Regels voor virtuele netwerken zijn de firewallbeveiligingsfunctie waarmee wordt bepaald of uw Azure Event Hubs-naamruimte verbindingen van een bepaald subnet van een virtueel netwerk accepteert.

Het binden van een Event Hubs-naamruimte aan een virtueel netwerk is een proces in twee stappen. U moet eerst een service-eindpunt voor een virtueel netwerk maken op het subnet van een virtueel netwerk en dit inschakelen voor Microsoft.EventHub, zoals wordt uitgelegd in het overzichtsartikel van het service-eindpunt. Zodra u het service-eindpunt hebt toegevoegd, verbindt u de Event Hubs-naamruimte met een regel voor een virtueel netwerk.

De regel voor het virtuele netwerk is een koppeling van de Event Hubs-naamruimte met een subnet van een virtueel netwerk. Hoewel de regel bestaat, krijgen alle workloads die zijn gebonden aan het subnet toegang tot de Event Hubs-naamruimte. Event Hubs zelf brengt nooit uitgaande verbindingen tot stand, hoeft geen toegang te krijgen en krijgt daarom nooit toegang tot uw subnet door deze regel in te schakelen.

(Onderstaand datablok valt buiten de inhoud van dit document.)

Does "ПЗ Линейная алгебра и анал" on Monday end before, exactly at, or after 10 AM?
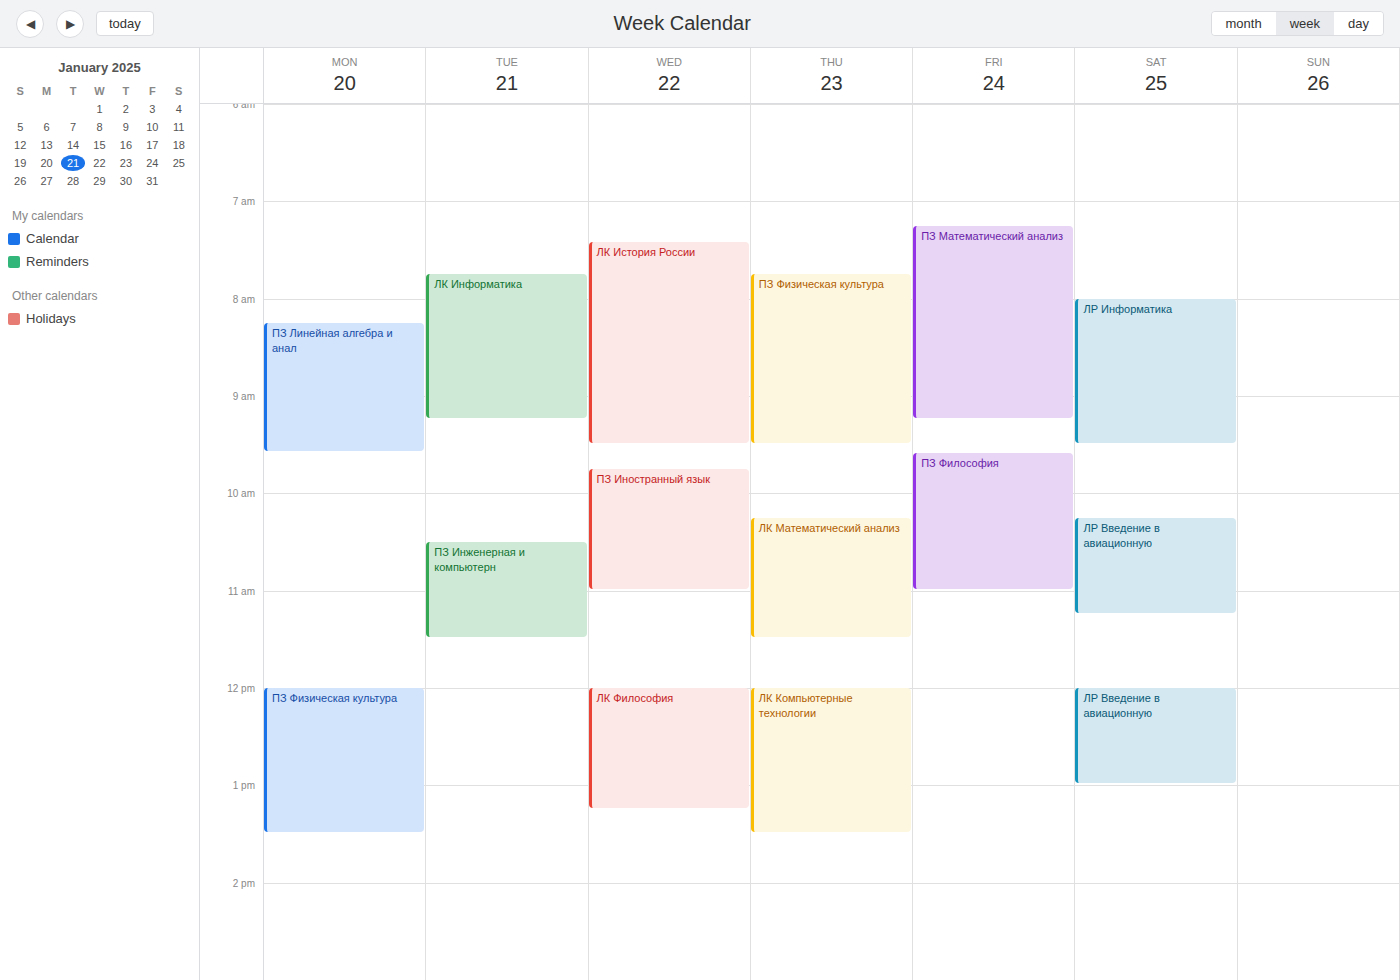
9:35 AM -- before 10 AM, 25 minutes above the 10 AM line.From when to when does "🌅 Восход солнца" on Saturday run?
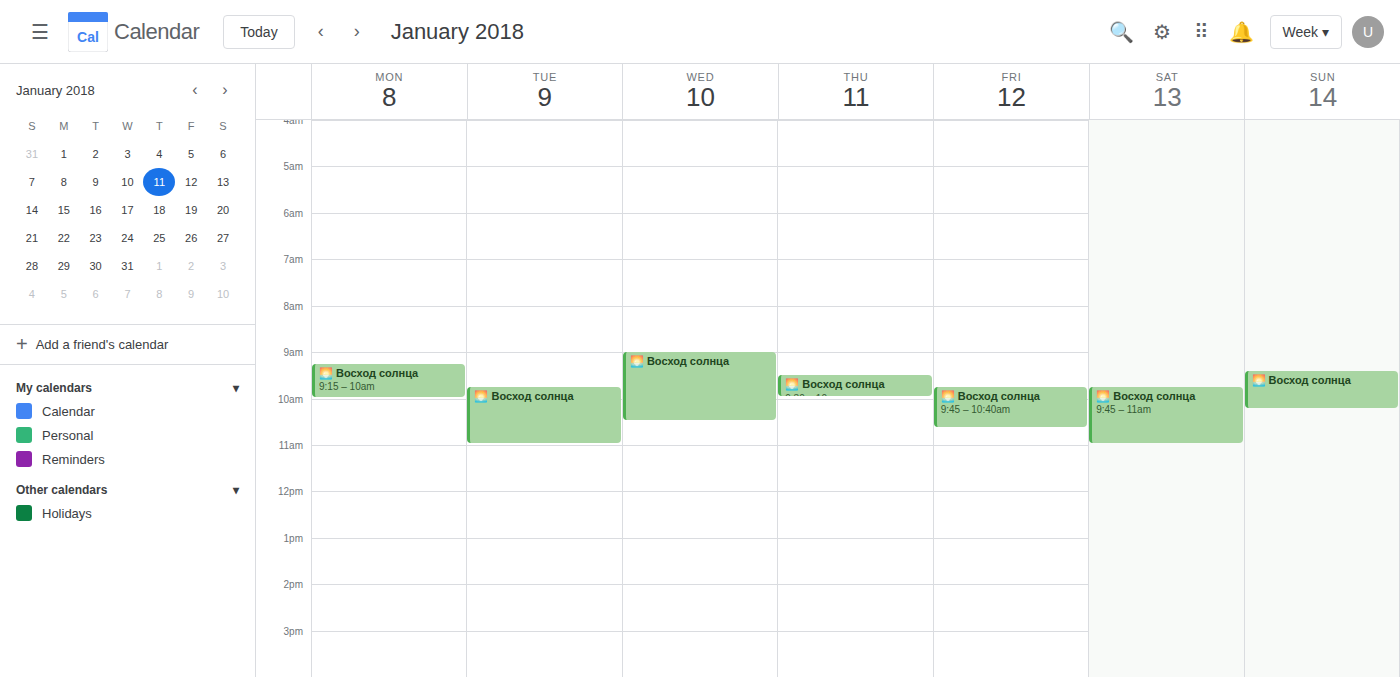
9:45 AM to 11:00 AMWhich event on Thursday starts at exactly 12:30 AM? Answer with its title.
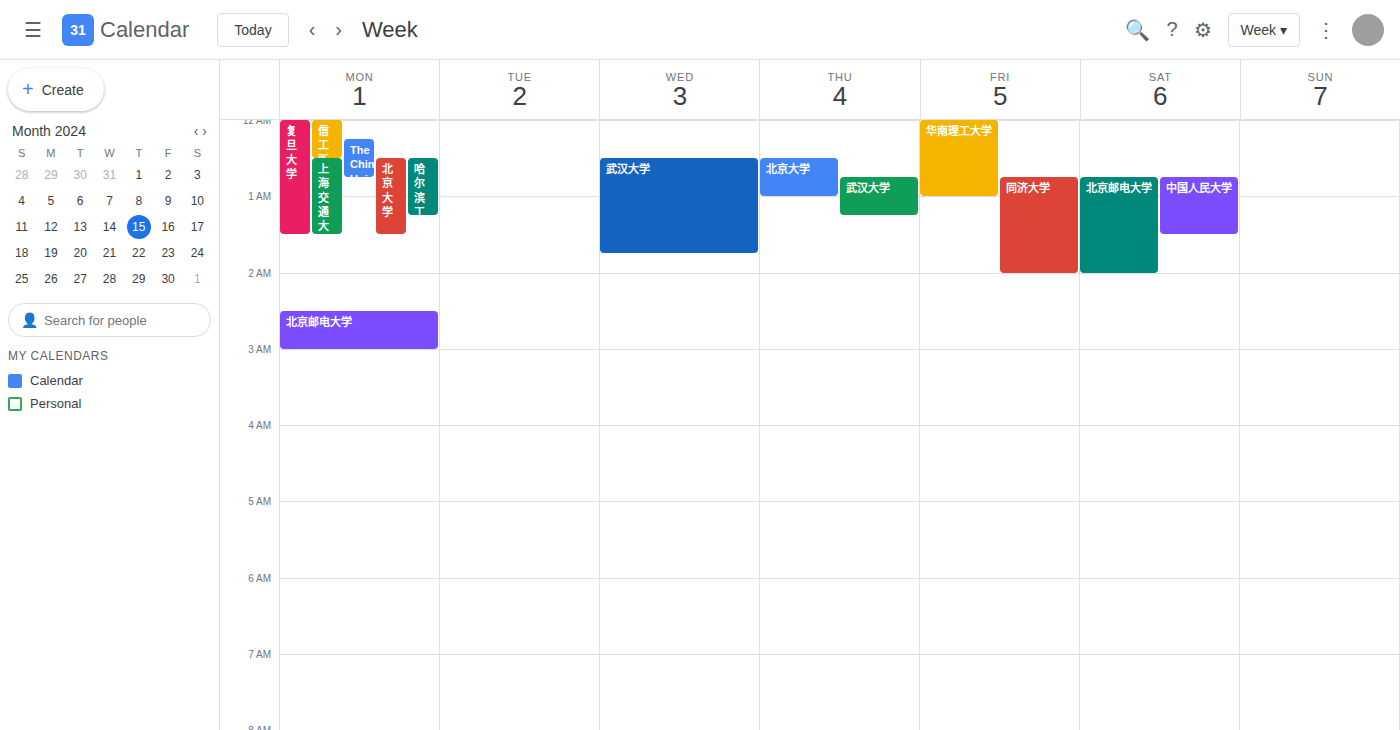
"北京大学"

Zie Service-eindpunten voor virtuele netwerken configureren voor een Event Hub voor meer informatie.

Privé-eindpunten

Met de Azure Private Link-service hebt u toegang tot Azure-services (bijvoorbeeld Azure Event Hubs, Azure Storage en Azure Cosmos DB) en door Azure gehoste services van klanten/partners via een privé-eindpunt in uw virtuele netwerk.

Een privé-eindpunt is een netwerkinterface waarmee u privé en veilig verbinding maakt met een service die door Azure Private Link mogelijk wordt gemaakt. Het privé-eindpunt maakt gebruik van een privé IP-adres van uw virtuele netwerk waardoor de service feitelijk in uw virtuele netwerk wordt geplaatst. Al het verkeer naar de service kan worden gerouteerd via het privé-eindpunt, zodat er geen gateways, NAT-apparaten, ExpressRoute of VPN-verbindingen of openbare IP-adressen nodig zijn. Verkeer tussen uw virtuele netwerk en de services wordt via het backbonenetwerk van Microsoft geleid, waarmee de risico's van het openbare internet worden vermeden. U kunt verbinding maken met een exemplaar van een Azure-resource, zodat u het hoogste granulariteit krijgt in toegangsbeheer.

Belangrijk

Deze functie wordt niet ondersteund in de basic-laag .

Zie Privé-eindpunten configureren voor een Event Hub voor meer informatie.